The political transition in Yemen is being tested as an agreement on state structure causes more debate - and more controversy.
We are assuming that there is a northern point of view about this, and a southern point of view about this, and both are sharp and agreed about what they want and what they do not want out of this. But the reality is it is very different .... [The government] jumped to the dialogue, it jumped to conclusions, jumped to discuss federalism and regions - which is the colour of the ink not the content of the ink. And it neglected a very important reason, that obviously this is not popular in the north, not popular in the south .... And even if they have full consensus about it, it does not respond, in my opinion, to the southern issue, nor will it make Yemen more stable.
Federalism is now seen as the solution to the country's many woes, but can it really work, or will it be a prelude to more strife inside Yemen?
Political representatives in the country signed a deal on southern autonomy on Monday. But the new agreement, that could solve the intractable issue of autonomy in Yemen, has been rejected by three leading parties.
The document, that was signed by the government, 17 political parties and civil groups, could redraw the political map of Yemen. It aims to give power to federal states within the country, and it provides a blueprint for some level of self-rule in the restive south.
But it has hit a major stumbling block, because of a failure to agree how exactly autonomy would work.
The agreement paves the way for establishing a unified state, on the basis of federalism, which is similar to the political system in the US.
Southerners want to split Yemen into two federal states, saying that their own federal state would give them real autonomy. Meanwhile northerners fear two federal states could lead to south breaking away.
Northerners want to split the country into six federal regions.
The desire for autonomy in the south has been an issue for almost as long as Yemen has been one country.
Yemen's north and its once-socialist-south only agreed to unite in 1990. But war broke out four years later, when southerners revolted, saying they had been marginalised.
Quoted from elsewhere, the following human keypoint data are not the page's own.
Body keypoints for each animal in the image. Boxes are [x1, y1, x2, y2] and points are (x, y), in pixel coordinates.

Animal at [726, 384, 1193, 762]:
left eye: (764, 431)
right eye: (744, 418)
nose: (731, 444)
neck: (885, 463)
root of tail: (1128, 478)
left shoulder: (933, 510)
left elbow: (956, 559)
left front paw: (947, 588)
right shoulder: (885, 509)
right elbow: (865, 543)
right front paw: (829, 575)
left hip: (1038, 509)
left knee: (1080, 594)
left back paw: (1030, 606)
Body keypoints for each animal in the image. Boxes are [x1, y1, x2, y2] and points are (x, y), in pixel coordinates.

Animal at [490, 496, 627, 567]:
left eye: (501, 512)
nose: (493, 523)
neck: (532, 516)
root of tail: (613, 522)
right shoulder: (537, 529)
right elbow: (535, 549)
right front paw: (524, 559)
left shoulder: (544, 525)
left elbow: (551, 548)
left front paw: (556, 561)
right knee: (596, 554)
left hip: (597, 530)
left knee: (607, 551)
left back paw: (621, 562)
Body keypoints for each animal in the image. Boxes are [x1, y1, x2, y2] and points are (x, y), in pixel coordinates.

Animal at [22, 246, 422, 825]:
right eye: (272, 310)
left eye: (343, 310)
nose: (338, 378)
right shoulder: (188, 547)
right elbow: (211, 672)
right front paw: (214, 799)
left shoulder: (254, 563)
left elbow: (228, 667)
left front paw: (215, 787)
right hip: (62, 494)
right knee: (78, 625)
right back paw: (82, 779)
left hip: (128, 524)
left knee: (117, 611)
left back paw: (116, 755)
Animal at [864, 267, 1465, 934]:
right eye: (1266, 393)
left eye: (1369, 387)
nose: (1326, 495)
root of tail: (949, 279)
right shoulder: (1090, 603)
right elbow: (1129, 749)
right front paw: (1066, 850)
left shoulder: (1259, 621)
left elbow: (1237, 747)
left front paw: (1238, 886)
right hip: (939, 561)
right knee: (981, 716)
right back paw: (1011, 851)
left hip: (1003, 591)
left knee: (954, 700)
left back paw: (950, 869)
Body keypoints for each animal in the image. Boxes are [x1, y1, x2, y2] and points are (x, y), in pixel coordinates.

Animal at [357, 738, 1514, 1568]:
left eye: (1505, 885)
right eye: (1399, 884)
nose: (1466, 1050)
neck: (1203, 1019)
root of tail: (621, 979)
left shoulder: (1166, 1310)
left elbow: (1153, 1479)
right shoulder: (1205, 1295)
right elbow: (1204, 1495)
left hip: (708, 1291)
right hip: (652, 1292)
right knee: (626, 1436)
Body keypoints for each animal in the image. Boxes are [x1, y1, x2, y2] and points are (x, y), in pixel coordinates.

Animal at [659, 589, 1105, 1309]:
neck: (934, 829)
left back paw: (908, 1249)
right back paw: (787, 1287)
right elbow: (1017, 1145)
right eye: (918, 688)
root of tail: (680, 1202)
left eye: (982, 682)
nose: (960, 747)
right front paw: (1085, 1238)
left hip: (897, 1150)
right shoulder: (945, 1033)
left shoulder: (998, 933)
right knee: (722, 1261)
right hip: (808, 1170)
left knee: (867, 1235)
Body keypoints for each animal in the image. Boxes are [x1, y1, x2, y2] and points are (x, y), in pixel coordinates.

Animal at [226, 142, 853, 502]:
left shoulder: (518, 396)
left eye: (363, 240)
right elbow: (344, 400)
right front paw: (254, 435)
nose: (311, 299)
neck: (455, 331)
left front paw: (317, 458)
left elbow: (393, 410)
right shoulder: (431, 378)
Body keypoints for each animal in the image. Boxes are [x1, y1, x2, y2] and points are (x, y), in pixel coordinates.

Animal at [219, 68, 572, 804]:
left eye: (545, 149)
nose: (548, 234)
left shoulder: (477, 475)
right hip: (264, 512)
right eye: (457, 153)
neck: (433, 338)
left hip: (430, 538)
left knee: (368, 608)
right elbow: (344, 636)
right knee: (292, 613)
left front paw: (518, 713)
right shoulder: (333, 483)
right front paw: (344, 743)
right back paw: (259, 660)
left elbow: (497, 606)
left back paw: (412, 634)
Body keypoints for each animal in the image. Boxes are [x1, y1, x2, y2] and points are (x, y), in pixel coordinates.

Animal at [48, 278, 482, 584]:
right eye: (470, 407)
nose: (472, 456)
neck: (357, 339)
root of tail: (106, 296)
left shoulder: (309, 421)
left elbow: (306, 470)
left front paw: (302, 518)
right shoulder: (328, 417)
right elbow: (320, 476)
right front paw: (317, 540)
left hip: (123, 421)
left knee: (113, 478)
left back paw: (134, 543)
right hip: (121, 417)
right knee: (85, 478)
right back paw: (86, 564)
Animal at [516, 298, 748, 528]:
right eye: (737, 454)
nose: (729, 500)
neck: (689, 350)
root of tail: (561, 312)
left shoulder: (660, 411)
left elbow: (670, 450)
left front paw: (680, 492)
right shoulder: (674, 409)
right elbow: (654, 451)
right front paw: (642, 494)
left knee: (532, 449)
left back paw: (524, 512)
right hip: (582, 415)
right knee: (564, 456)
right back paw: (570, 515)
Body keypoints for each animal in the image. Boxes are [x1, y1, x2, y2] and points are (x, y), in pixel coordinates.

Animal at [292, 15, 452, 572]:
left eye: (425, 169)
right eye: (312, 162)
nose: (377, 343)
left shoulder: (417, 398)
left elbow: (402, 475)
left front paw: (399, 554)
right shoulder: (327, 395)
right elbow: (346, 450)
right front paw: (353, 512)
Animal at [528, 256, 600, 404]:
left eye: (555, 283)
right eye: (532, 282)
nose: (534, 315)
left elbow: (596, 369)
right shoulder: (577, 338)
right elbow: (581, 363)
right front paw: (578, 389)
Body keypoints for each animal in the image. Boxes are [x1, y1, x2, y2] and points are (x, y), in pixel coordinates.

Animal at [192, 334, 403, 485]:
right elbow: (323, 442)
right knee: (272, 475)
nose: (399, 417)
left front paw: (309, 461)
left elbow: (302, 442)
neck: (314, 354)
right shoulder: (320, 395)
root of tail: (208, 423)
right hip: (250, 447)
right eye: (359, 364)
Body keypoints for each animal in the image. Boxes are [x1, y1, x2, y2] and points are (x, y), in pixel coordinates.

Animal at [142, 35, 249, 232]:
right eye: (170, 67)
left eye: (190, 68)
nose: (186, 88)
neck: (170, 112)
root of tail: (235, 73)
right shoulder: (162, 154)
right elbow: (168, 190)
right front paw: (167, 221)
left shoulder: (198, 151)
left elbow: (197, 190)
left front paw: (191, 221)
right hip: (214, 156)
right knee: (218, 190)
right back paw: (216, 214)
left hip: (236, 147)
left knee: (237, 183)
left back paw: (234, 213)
Ali Abdullah Saleh, who was the president at the time, crushed the revolt and the union was maintained.
But the southern movement for independence re-emerged in 2007 with a call for the south to be independent once again.
Between 2009 and 2010, the separatists led a combination of protests, strikes, shootings and bombings against the government.
In 2011, a popular uprising forced President Saleh out of office in a power transfer deal negotiated by Gulf countries.
But that deal could unravel if southern demands are not dealt with.
The new agreement comes ahead of general elections to be held in February, and it is already running into difficulties because some factions are not on board.
So, could this deal pave the way to a unified and more stable Yemen? Or will it lead to more civil strife?
To discuss this, Inside Story presenter Folly Bah Thibault is joined by guests: Saeed Yafai, the chairman of the executive bureau of the consultancy Forum of Southerners in Sanaa; Farea al-Muslimi, a Yemeni youth activist; and Peter Salisbury, a Yemen analyst and independent journalist based in Sanaa.
"[For southerners the deal] has not come up to their aspirations even halfway. It has not given them the right for self-determination, which is the mainstay of their claims. Obviously they are demanding the return of their own state. They were a sovereign state before 1990 and they would like to go back to being a sovereign state.
"However, there are different views on how to reach that point. Many people would agree to gradual steps to reach self-determination. And when we say self-determination, it does not necessarily mean that the majority of the people in the south would like to secede."